Monday, March 4, 2013

I have night's cloak

In drawing a "neighborhood map" of our life experiences with my students, I sketched the night I saw a Great Horned Owl.

The evening darkness in the Pennsylvania countryside can be so simultaneously heavy and illuminating that it can hide the twitch of life while still revealing the canvas of the landscape for miles.

When I left my house, I stepped into some of the darkest folds of blue found only past midnight in deep coves and downriver. On the lid of sable summer sleep, Pennsylvania blue of evening saturates the grass beneath the navy silhouette of hemlock--and then it rises like silky mist.

And on a clear Pennsylvania summer night, the stars bob and crack like ice dropped in a warm blue sea.

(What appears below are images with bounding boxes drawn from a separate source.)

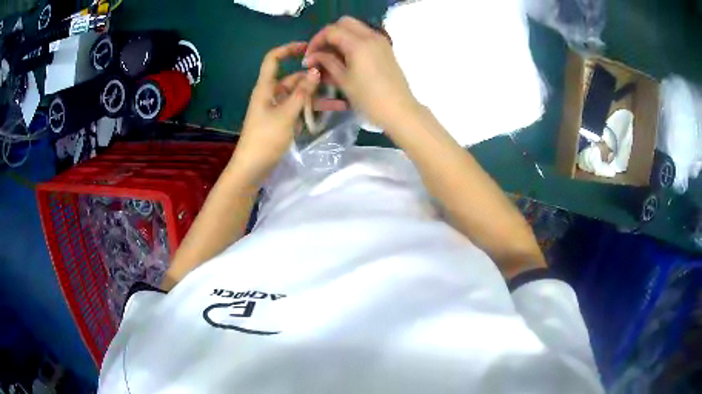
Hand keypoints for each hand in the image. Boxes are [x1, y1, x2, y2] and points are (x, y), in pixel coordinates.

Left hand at [234, 42, 343, 183]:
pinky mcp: (282, 121)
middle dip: (312, 78)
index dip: (289, 49)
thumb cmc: (265, 138)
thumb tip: (315, 71)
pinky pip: (298, 108)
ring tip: (340, 97)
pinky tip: (330, 110)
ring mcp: (277, 108)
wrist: (252, 168)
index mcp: (266, 87)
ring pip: (298, 95)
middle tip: (336, 78)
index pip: (273, 59)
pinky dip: (311, 108)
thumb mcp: (286, 114)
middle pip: (292, 78)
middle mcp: (271, 94)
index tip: (309, 48)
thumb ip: (302, 93)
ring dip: (316, 95)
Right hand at [304, 17, 419, 130]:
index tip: (309, 56)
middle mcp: (371, 36)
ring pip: (356, 28)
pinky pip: (365, 36)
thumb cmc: (369, 99)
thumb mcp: (343, 80)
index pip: (331, 31)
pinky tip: (346, 59)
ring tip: (332, 58)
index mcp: (358, 43)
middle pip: (344, 23)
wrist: (399, 111)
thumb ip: (326, 62)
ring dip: (341, 38)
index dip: (316, 41)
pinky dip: (353, 42)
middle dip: (329, 35)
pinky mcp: (386, 49)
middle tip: (320, 52)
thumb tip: (313, 56)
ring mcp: (381, 41)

My pickup truck was downhill, as my driveway slopes away from my house towards the road. Anything towards that end of the drive is lost in the murky shadows of overhanging branches and pine needles which I felt before I saw them. Startling me, they scraped just above my eye and I stumbled to swerve away from them--catching the sharp glint of moon reflect against the windshield. Steadying myself against the truck to stand, the reflection of the sharp white moon behind me was gone.

When I opened the door and started the truck, the cab light bled yellow and interrupted the night. After closing the door and the light dimmed, the night seeped back into my truck, the yellow dissipating and weak. And behind the night, behind the dark blue, shapes familiar to me resurfaced.

I pulled on the headlights. Two long deliberate cables of white light tethered themselves to the road fifty yards downhill from me.

And then I saw it in the fringe of my light.

The distinctive fluid turn of the head caught my attention--it was an owl. On my my mailbox at the bottom of the driveway. It fell forward from and eased it wings wide like a horizon.

Parellel to the ground which rises in a slight slope to my house, it glided. Through the beams of light, through the faint wake of light, and into night's cloak, it glided.

Weightless, its wings never budged and it did not hurry. It glided. I watched it ease by me; I turned my head and squeezed my eyes to focus better as the night absorbed its perfection.

 Night's cloak swallowed it, and left me the memory of its silence which stunned me.

The presence of its silence made me dumb and deaf. I sketch and write about that owl, that moment, over and over...and then I put it away awhile.

And I look at my mailbox in the daylight. And enjoy the memory.

Or I write.

And then I put it away awhile.


  1. What a beautiful description of your encounter with the Great Horned Owl. Was moved by "it can hide the twitch of life while still revealing the canvas of landscape..." and "silky mist" just to name a few.

  2. Of course, this makes me think of Jane Yolen's OWL MOON but with an adult perspective and response. Awesome.

  3. A lone encounter with a Great Horned Owl is one of Life's most precious and majestic moments. It abides with you forever. It is winged perfection. I loved the beauty of your description, both of Pennsylvania nights and of the Owl itself. "...and squeezed my eyes to focus better as the night absorbed its perfection." What a line! Thank you. I will now take out my memories of this creature and enjoy them awhile before again putting them away.

  4. There is definitely something quite fantastical when you meet up with an owl at night. I've only seen 2 in my over 60 years. Your post reads like a book that boys would love to read--"two deliberate long cables of white light tethered themselves to the road..." and "I sketch and write about that owl..." Beautiful, just beautiful.

  5. Your writing is amazing. How I yearn to write with such passion. "Night's cloak swallowed it." I love that picture you've given me.